Facts About China: Taboo Subjects and Getting Jobs Done
While growing up in America, children are often taught to be as helpful as they can and to go the extra mile. However, in China this can be extremely bad when someone does more than they were supposed to. Because of the cultural aspect of “saving face” there is a catch-22 for going the extra mile in China. If an employee does a job they were not told to do and it turns out bad they will lose face and possibly be fired, and if it goes well the manager could lose face for not being the one to have thought of it, or to have done it. Therefore, employees in China do what they are told to do; nothing more, nothing less. This cultural difference has on many occasions frustrated westerners when trying to get something done. If someone is out of the office, no matter how simple their job is, in China no one else can do what they do, because it is not their job. Aspects like this take lots of time to rework in your brain, while living in China.
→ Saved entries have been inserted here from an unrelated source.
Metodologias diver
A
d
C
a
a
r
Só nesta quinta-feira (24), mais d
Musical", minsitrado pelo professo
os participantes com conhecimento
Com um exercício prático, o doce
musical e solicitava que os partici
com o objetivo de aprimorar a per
Every country has their taboo subjects which are generally best to stay away from, and China is no different. The main subjects that are touchy are referred to as The Three T’s: Taiwan, Tiananmen Square and Tebet. For obvious reasons, China has cut off anything that tells the truth about what happened in Tiananmen Square in 1989. I would say that this T is the most stressed. Unless you are simply talking about the place or how to get there, it is best to not ever talk about it. Taiwan and Tebet are not quite as sensitive, but still better to stay away from. Being critical at all towards Mao Zedong or anything he did would not be taken well. Just like Tiananmen Square, the bad effects of Mao’s choices have been hidden, and many of the older generation see him as the man who brought development to China.
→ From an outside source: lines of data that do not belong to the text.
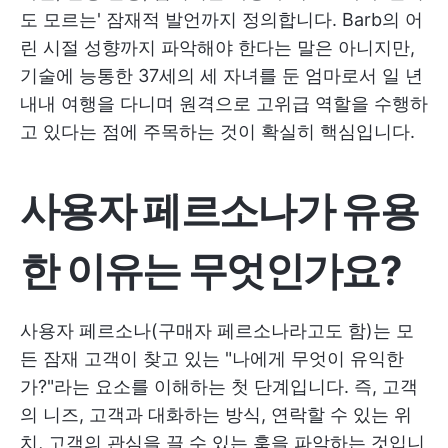
도 모르는' 잠재적 발언까지 정의합니다. Barb의 어
린 시절 성향까지 파악해야 한다는 말은 아니지만,
기술에 능통한 37세의 세 자녀를 둔 엄마로서 일 년
내내 여행을 다니며 원격으로 고위급 역할을 수행하
고 있다는 점에 주목하는 것이 확실히 핵심입니다.
사용자 페르소나가 유용
한 이유는 무엇인가요?
사용자 페르소나(구매자 페르소나라고도 함)는 모
든 잠재 고객이 찾고 있는 "나에게 무엇이 유익한
가?"라는 요소를 이해하는 첫 단계입니다. 즉, 고객
의 니즈, 고객과 대화하는 방식, 연락할 수 있는 위
치, 고객의 관심을 끌 수 있는 훅을 파악하는 것입니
In general, subjects of politics, voting or government are tense. Also recently, air pollution has become a peevish subject, simply because it is an issue that needs to be taken care of but isn’t. Homosexuality is neither discriminated against nor protected. In fact, it is hardly mentioned in Chinese law at all, only that it cannot be represented by the media. There are legal gay clubs in China, charities that help LBGT groups etc. but the subject is mostly ignored and not brought up in conversation. Even sex in general is not openly talked about or used like it is in the West; the movies in China are still very conservative in that manner. Human and animal rights are also conversations which would hardly be understood, much less a good dialogue. Lastly, drugs and the use of them in China, is not an enjoyable topic to talk about when with Chinese people.